DIRECTIVE |
Rewrite the lines below with "pieces" changed to "chunks" wherever it occurs, keeping everything else the same and leaving out the pictures.

ITEMS |
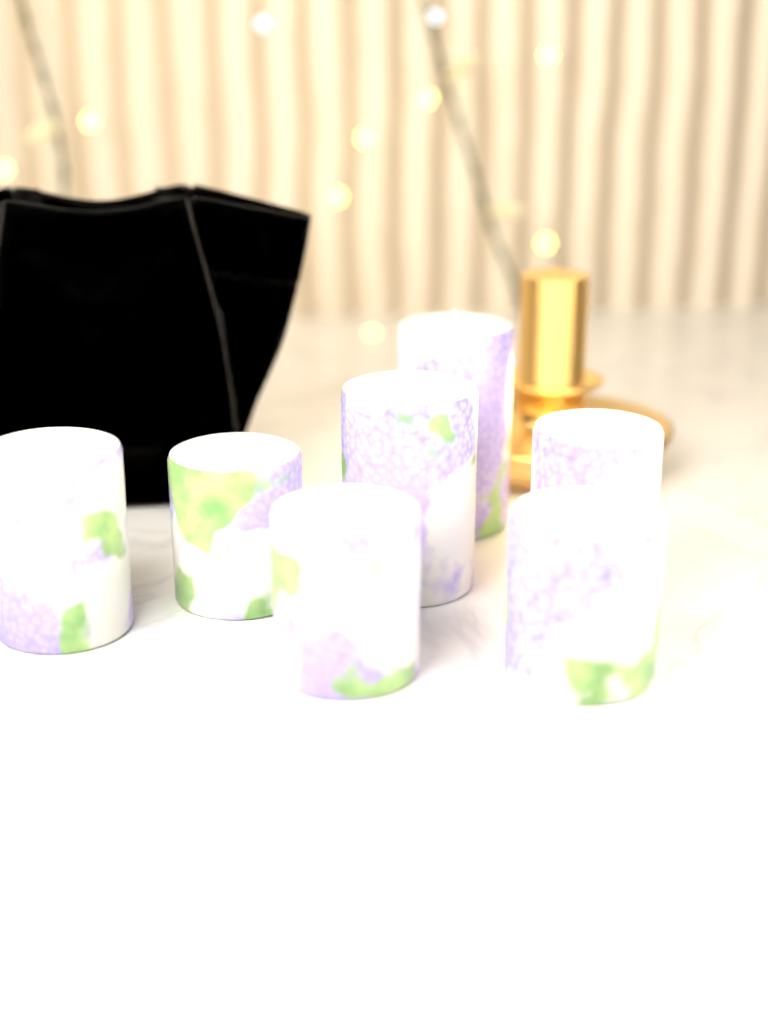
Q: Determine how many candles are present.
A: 7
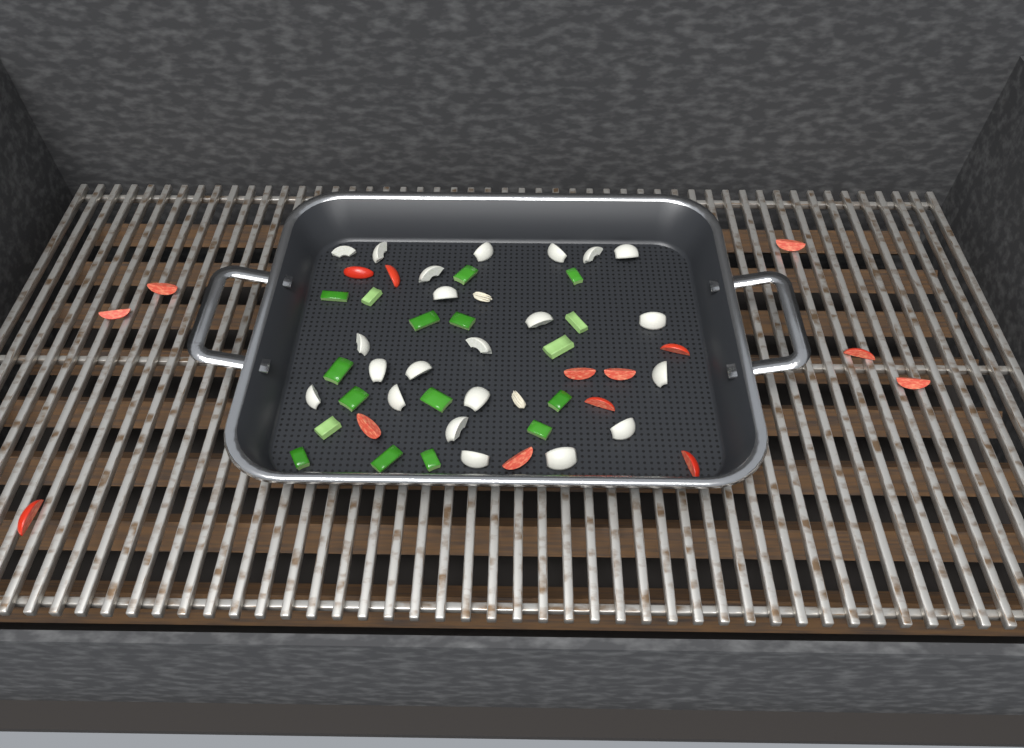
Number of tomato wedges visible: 15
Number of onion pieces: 22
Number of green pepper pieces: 17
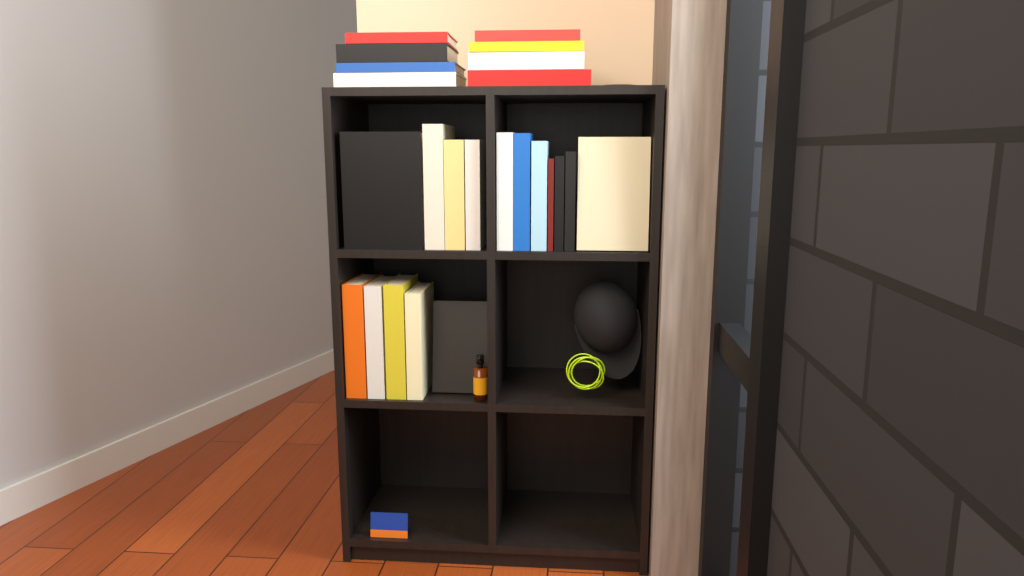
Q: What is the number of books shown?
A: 24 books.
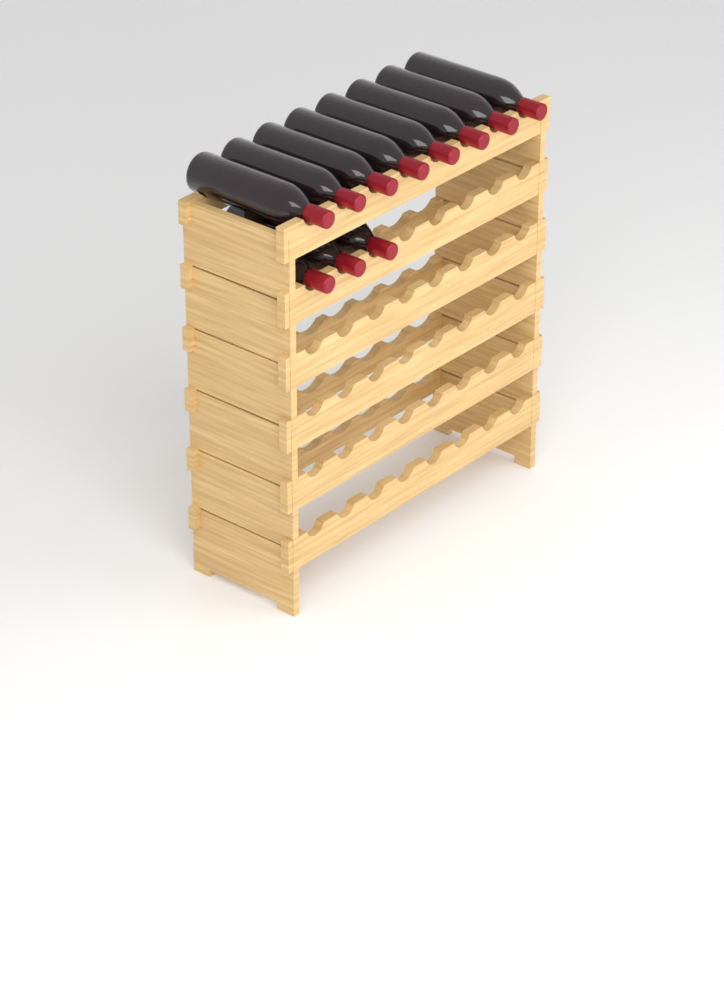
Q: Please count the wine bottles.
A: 11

RESULT OF THIS EXERCISE |
Q: Determine how many candles are present.
A: 7
Number of tomato wedges visible: 15
Number of onion chunks: 22
Number of green pepper chunks: 17
Q: What is the number of books shown?
A: 24 books.
Q: Please count the wine bottles.
A: 11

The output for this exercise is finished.